**Work item:**
Filter the data below, keeping only lines that contain "wrist".
'''
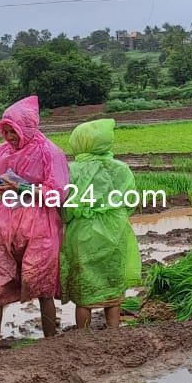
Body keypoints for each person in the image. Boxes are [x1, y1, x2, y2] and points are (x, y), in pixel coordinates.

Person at [0, 96, 70, 356]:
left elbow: (57, 194)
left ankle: (50, 342)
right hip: (1, 222)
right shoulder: (2, 151)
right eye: (4, 131)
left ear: (26, 128)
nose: (8, 136)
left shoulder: (49, 152)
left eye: (12, 131)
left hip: (38, 223)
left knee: (40, 281)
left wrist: (21, 186)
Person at [59, 119, 141, 330]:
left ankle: (83, 335)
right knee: (112, 285)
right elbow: (130, 201)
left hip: (83, 233)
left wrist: (70, 219)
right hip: (115, 230)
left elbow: (65, 207)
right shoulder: (121, 169)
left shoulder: (72, 170)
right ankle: (113, 333)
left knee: (85, 289)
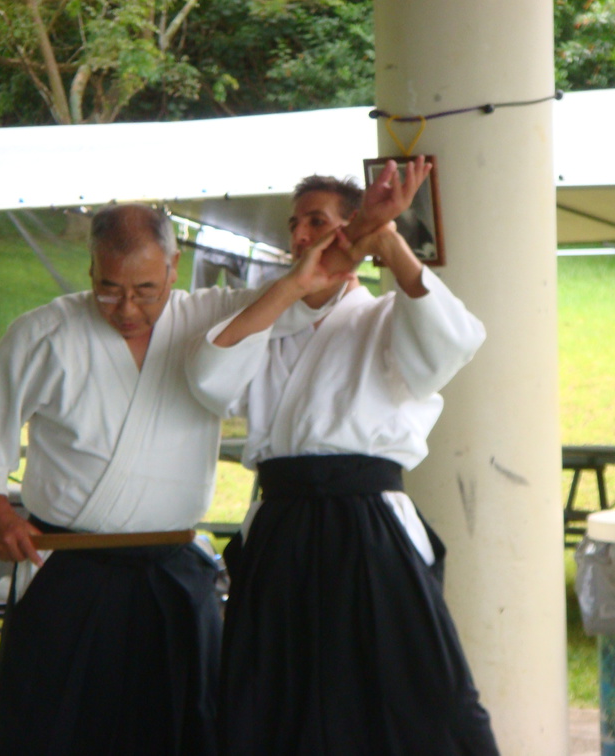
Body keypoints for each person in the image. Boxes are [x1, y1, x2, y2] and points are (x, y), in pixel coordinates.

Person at [0, 167, 423, 756]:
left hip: (172, 571)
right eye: (109, 288)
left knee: (177, 732)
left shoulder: (211, 315)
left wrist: (365, 235)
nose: (126, 307)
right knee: (52, 727)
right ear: (90, 270)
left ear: (174, 269)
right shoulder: (47, 331)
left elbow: (304, 294)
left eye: (145, 289)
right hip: (67, 569)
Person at [185, 172, 501, 755]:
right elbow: (208, 379)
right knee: (274, 694)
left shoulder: (384, 315)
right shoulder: (270, 322)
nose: (302, 235)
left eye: (318, 222)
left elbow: (455, 341)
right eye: (296, 224)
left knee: (418, 692)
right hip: (281, 521)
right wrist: (288, 290)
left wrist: (386, 240)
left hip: (368, 524)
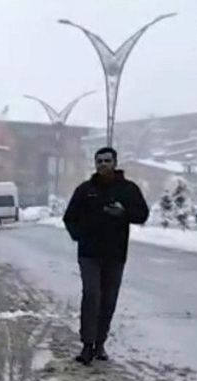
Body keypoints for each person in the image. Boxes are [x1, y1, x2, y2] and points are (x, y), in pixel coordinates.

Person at [62, 147, 150, 365]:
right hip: (89, 254)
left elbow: (142, 214)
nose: (102, 164)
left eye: (107, 161)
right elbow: (69, 218)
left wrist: (123, 213)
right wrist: (80, 235)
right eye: (99, 161)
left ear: (115, 162)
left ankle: (100, 343)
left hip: (115, 254)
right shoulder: (85, 190)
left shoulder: (128, 189)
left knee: (108, 299)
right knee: (92, 295)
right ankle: (87, 345)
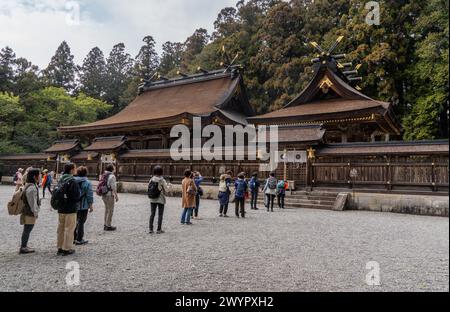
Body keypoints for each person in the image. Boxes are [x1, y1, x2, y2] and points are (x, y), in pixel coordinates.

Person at [56, 163, 81, 256]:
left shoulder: (61, 180)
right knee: (69, 228)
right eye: (75, 168)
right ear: (71, 170)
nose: (75, 170)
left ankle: (60, 247)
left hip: (61, 207)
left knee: (61, 228)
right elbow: (76, 196)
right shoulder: (72, 181)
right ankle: (67, 248)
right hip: (70, 208)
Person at [19, 168, 41, 254]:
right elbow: (32, 203)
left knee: (27, 229)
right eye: (39, 175)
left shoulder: (29, 185)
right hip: (29, 212)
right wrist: (36, 213)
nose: (40, 177)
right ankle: (23, 247)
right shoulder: (32, 188)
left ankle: (24, 246)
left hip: (27, 210)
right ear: (35, 177)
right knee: (27, 229)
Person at [74, 166, 94, 245]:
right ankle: (79, 239)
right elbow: (89, 195)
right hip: (83, 205)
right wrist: (91, 205)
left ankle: (73, 237)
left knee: (74, 221)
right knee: (81, 222)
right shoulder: (87, 182)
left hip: (74, 204)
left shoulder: (73, 181)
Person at [148, 166, 170, 234]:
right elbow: (167, 190)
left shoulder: (151, 179)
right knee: (160, 215)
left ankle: (150, 229)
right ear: (161, 172)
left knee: (152, 214)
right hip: (160, 199)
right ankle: (158, 229)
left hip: (152, 199)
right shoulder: (162, 180)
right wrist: (170, 185)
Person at [101, 164, 119, 231]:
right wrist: (116, 196)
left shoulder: (104, 175)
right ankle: (108, 225)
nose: (115, 169)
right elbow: (113, 187)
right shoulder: (112, 176)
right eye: (114, 168)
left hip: (104, 194)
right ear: (112, 169)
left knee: (106, 209)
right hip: (109, 194)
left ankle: (105, 224)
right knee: (110, 210)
'''
**Expected answer:**
left wrist: (21, 186)
left wrist: (70, 219)
left wrist: (365, 235)
right wrist: (288, 290)
left wrist: (386, 240)
left wrist: (123, 213)
right wrist: (80, 235)
right wrist: (36, 213)
right wrist: (91, 205)
right wrist: (170, 185)
right wrist: (116, 196)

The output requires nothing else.